[Raw data Boundary: Start]

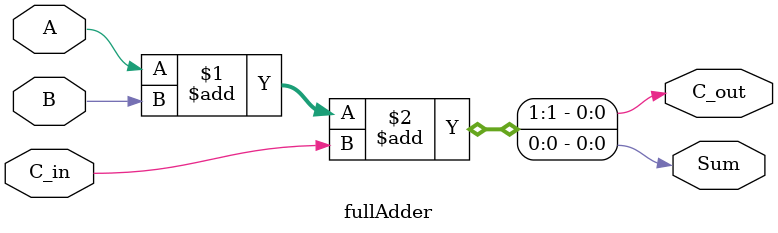
<source format=v>
module fullAdder(input A, input B, input C_in, output C_out, output Sum);

assign {C_out, Sum} = A + B + C_in;

endmodule
</source>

[Raw data Boundary: End]

## How to complete this task:
All lines from the one containing "module fullAdder(input A, input" to the last line of the material above must be copied exactly, and only those.

## Task result:
module fullAdder(input A, input B, input C_in, output C_out, output Sum);

assign {C_out, Sum} = A + B + C_in;

endmodule
</source>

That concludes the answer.